Spojrzał na twarz brunetki. W kącikach jej błękitnych oczu zbierały się łzy,
ale nie pozwoliła im wypłynąć, mocno zaciskając przy tym zęby.
- Co to miało znaczyć, Seth?
Widzieliście się jeszcze później, po tym na parkingu? – Hope wstała z kanapy,
lekko chwiejąc się na swoich wysokich szpilkach. – Po co?
- Nie wtrącaj się w nie swoje sprawy –
burknął, przytrzymując ją już delikatniej, właściwie tylko po to, by pomóc jej
złapać równowagę, którą sam niedawno odzyskał. Alkohol jakby wyparował z jego
krwi, nie pozostawiając po sobie ani śladu, a wciąż zapłakana, wystraszona
twarz jego lalki, napawała go niebywałym spokojem. Kiedy płakała, kiedy drżała
przed nim i jąkała się przy każdym słowie, miał ochotę złapać ją w ramiona i
wynieść w bezpieczne miejsce, zaopiekować się nią jak rannym zwierzęciem. Lubił
najpierw ją straszyć, by później czuć jej łzy na własnych ramionach. Nie
potrafił zostawić jej, by sama się uspokoiła, bo jej przerażona, a zarazem
ufnie wtulająca się w niego postać fascynowała go. Wyglądało to tak, jakby mu
ufała, a nawet największy drań odczuwa pewien szacunek do osoby, która obdarza
go zaufaniem.
Choć może szacunek to zbyt wielkie
słowo…
- Byłabym spokojniejsza, gdyby to nie była
moja sprawa.

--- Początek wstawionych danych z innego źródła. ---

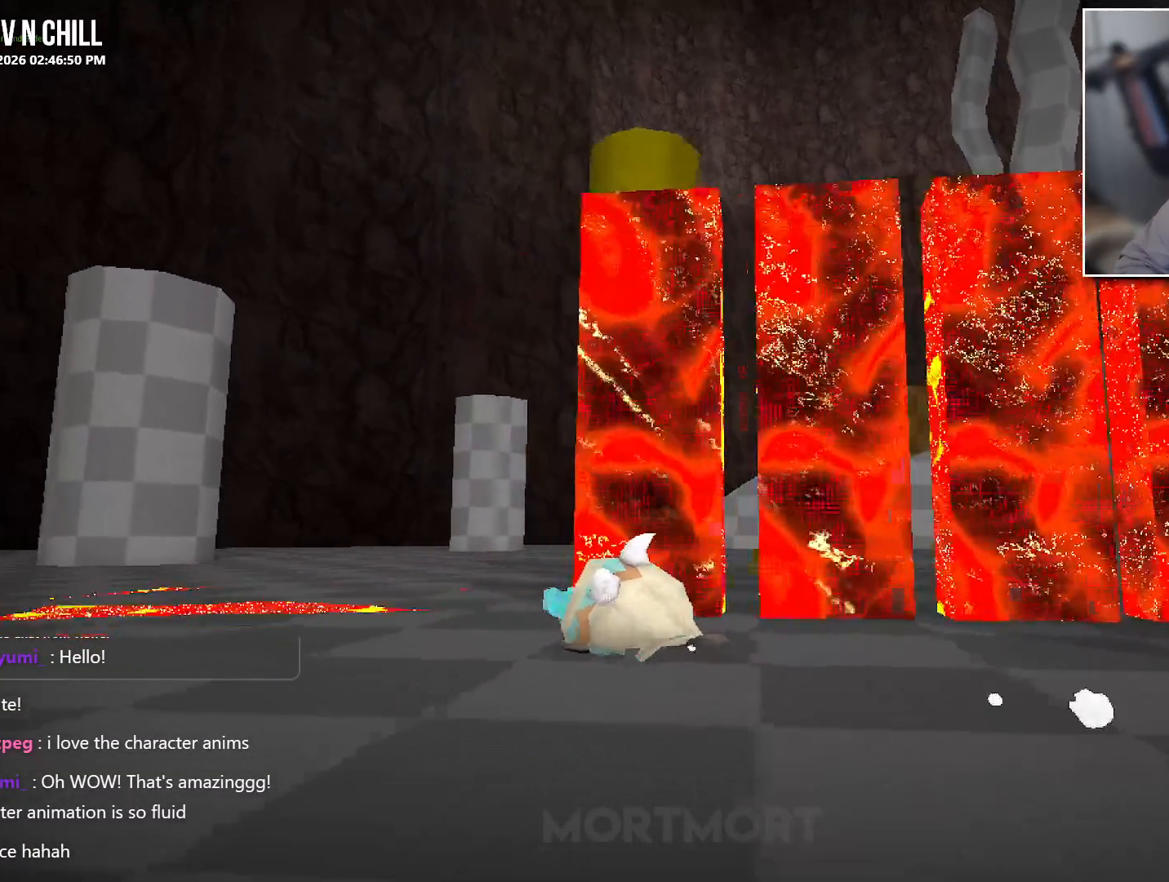
{"buttons": [], "left_stick": "right", "right_stick": "center", "events": [[50, "A", "up"], [250, "A", "down"], [250, "left_stick", "down-right"], [383, "A", "up"], [500, "left_stick", "right"]]}
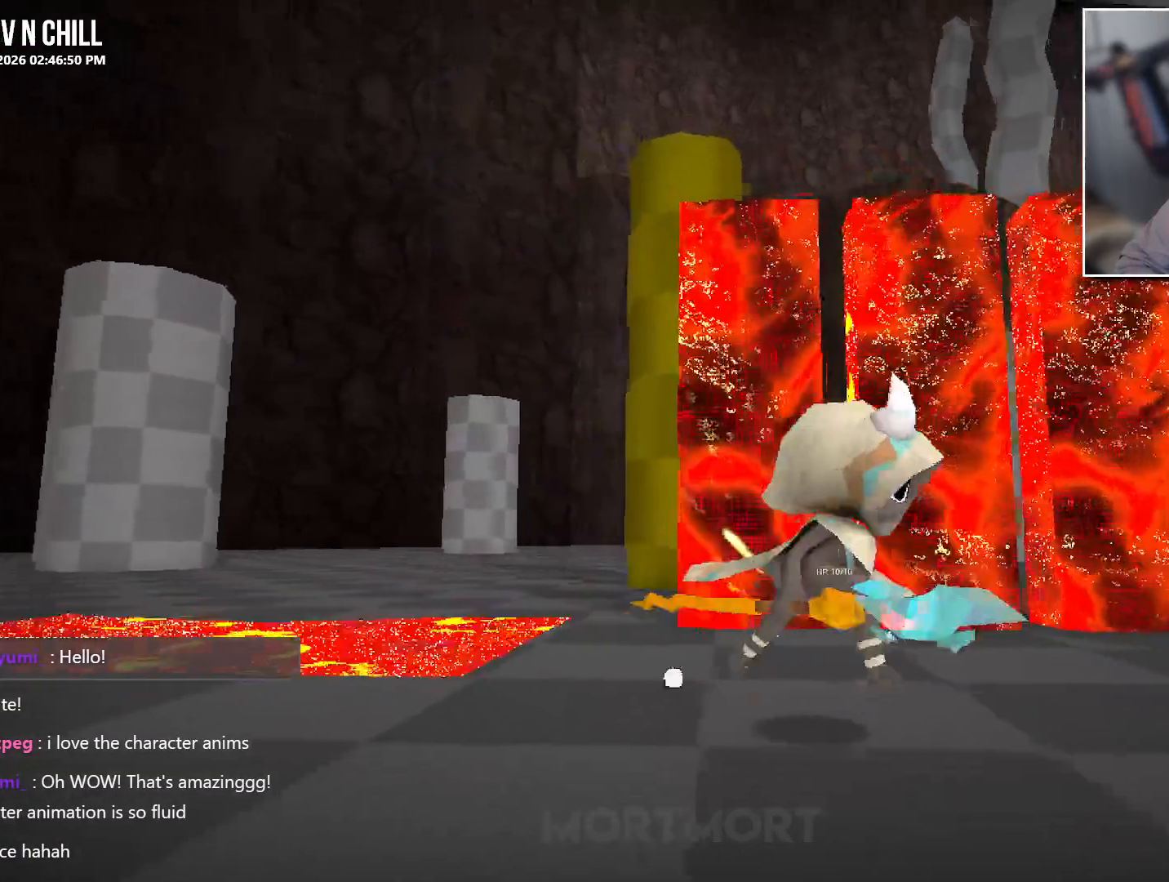
{"buttons": [], "left_stick": "up", "right_stick": "down-left", "events": [[183, "left_stick", "up-right"], [383, "right_stick", "down-left"], [450, "left_stick", "up"]]}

Albo inaczej – gdyby to w ogóle mnie nie dotyczyło – szepnęła
cicho dziewczyna, wyrywając się z jego uścisku. Odeszła kilka kroków i
odwróciła się jeszcze na chwilę, kiedy jedna z jej stóp dotykała już progu
pokoju. Światło księżyca zza okna ładnie okalało jej postać, a kobieca twarz
wyglądała w nim niemal na mlecznobiałą. Jedna z łez spłynęła jej po policzku,
ale nie zdążyła nawet dotrzeć do brody, kiedy dziewczyna strąciła ją szybkim
ruchem dłoni. – Możesz przysiąc mi, że tak jest? – spytała jeszcze, korzystając
z chwili jego spokoju.
- Oczywiście. Mogę cię okłamywać tak często,
jak mi się podoba.
- Tak myślałam. – Brunetka odwróciła się
ponownie i wolnym krokiem ruszyła do swojej sypialni. Niemal czuła już jej
charakterystyczny zapach porozstawianych wszędzie świeczek i chłód paneli,
który za moment miał ukoić jej zmęczone po całej nocy stopy, kiedy poczuła na
swoim ramieniu czyjś uścisk, gdy tylko postawiła pierwszy krok w korytarzu.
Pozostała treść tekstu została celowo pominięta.